Als ich euch schon einmal von Anjuta schrieb, habe ich mich gescheut, ihren Namen zu nennen, aus Angst, ihr könne Schaden entstehen, wenn ich ihren Wunsch so öffentlich weitergebe. Gott sei Dank kann ich das heute ohne solche Befürchtungen tun!

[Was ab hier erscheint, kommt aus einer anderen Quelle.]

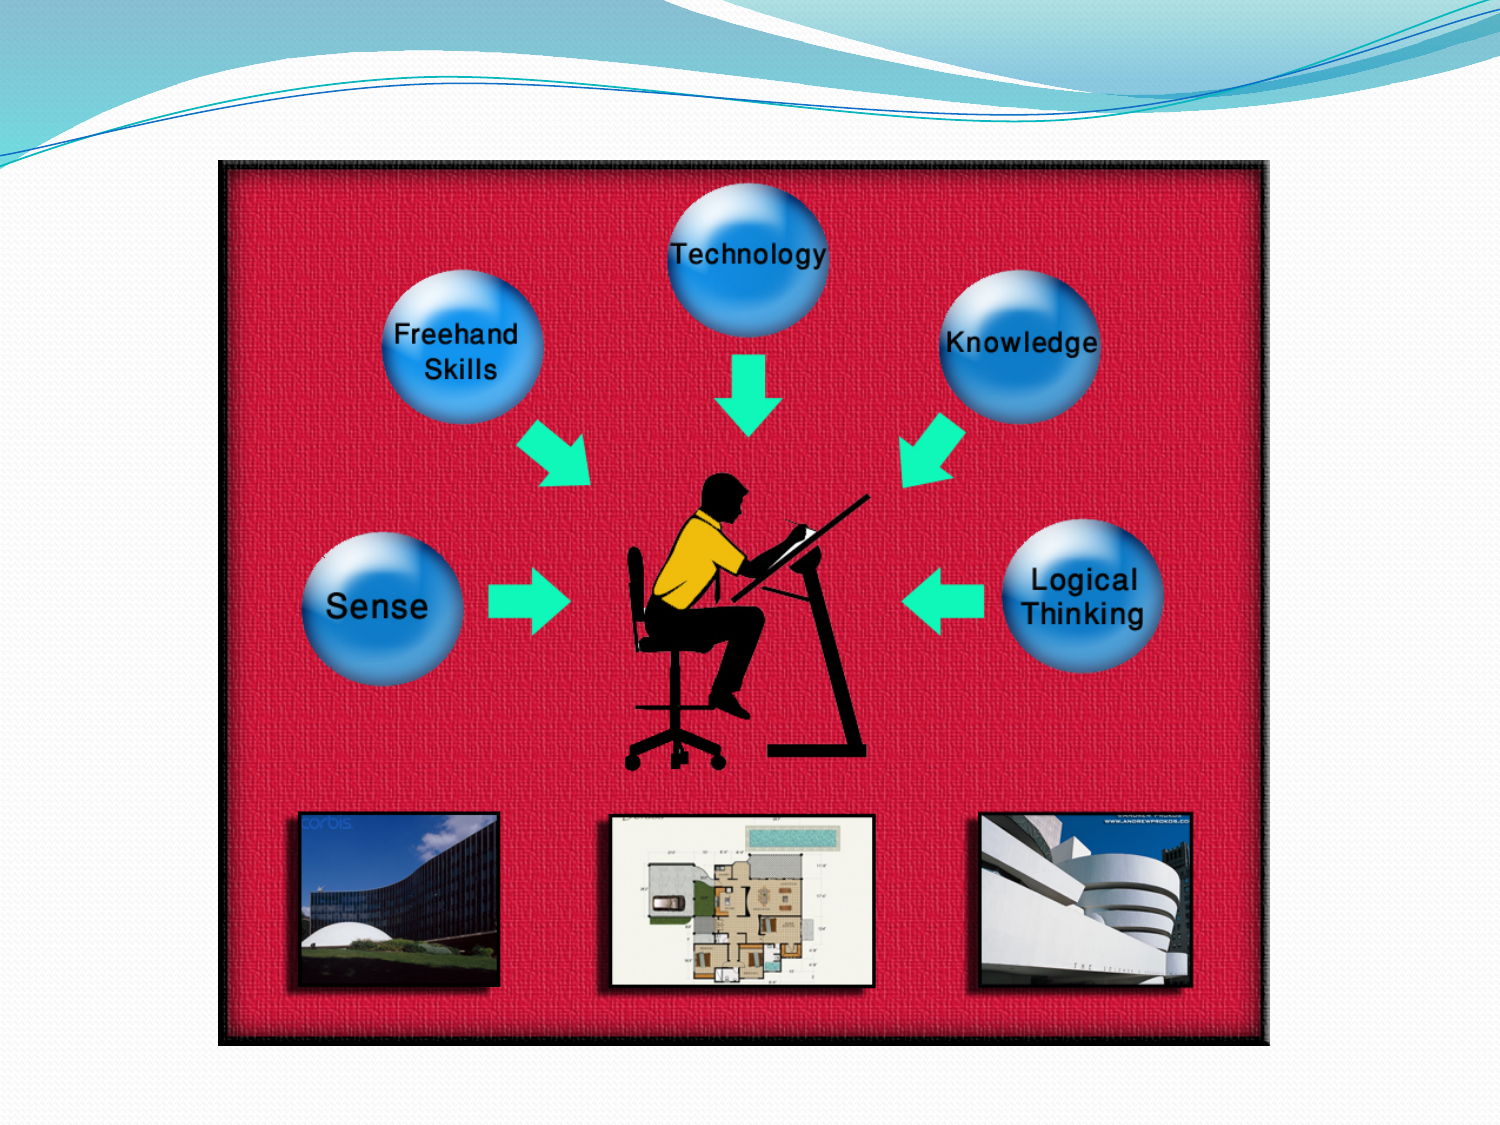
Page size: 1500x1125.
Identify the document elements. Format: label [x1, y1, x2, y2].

list [218, 160, 1270, 1046]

Später am Abend übe ich Geige. Die Fernheizung hat sich den Außentemperaturen noch nicht angepasst, in der Wohnung ist es unerträglich heiß. So spiele ich bei geöffnetem Fenster. Als ich fertig bin und das Fenster schließe, tönt von unten wunderbare Musik hoch. Jetzt übt Anjuta Klavier und ich fühle mich in die Philharmonie versetzt.
Ein Satz aus meinem Gespräch mit ihr klingt in mir noch nach: „Hauptsache, es gibt keinen Krieg!“ Aus dem Munde dieser erfrischenden, aufgeschlossenen Sechzehnjährigen erschüttert er mich sehr.

Wie sehr wünsche ich, dass ihre Hoffnung nicht enttäuscht wird, wie sehr wünsche ich, dass Europa die Ukraine in ihrer demokratischen Entwicklung kräftig unterstützt. Wie sehr wünsche ich mir im Westen noch mehr Verständnis für diese wunderbaren Ukrainer!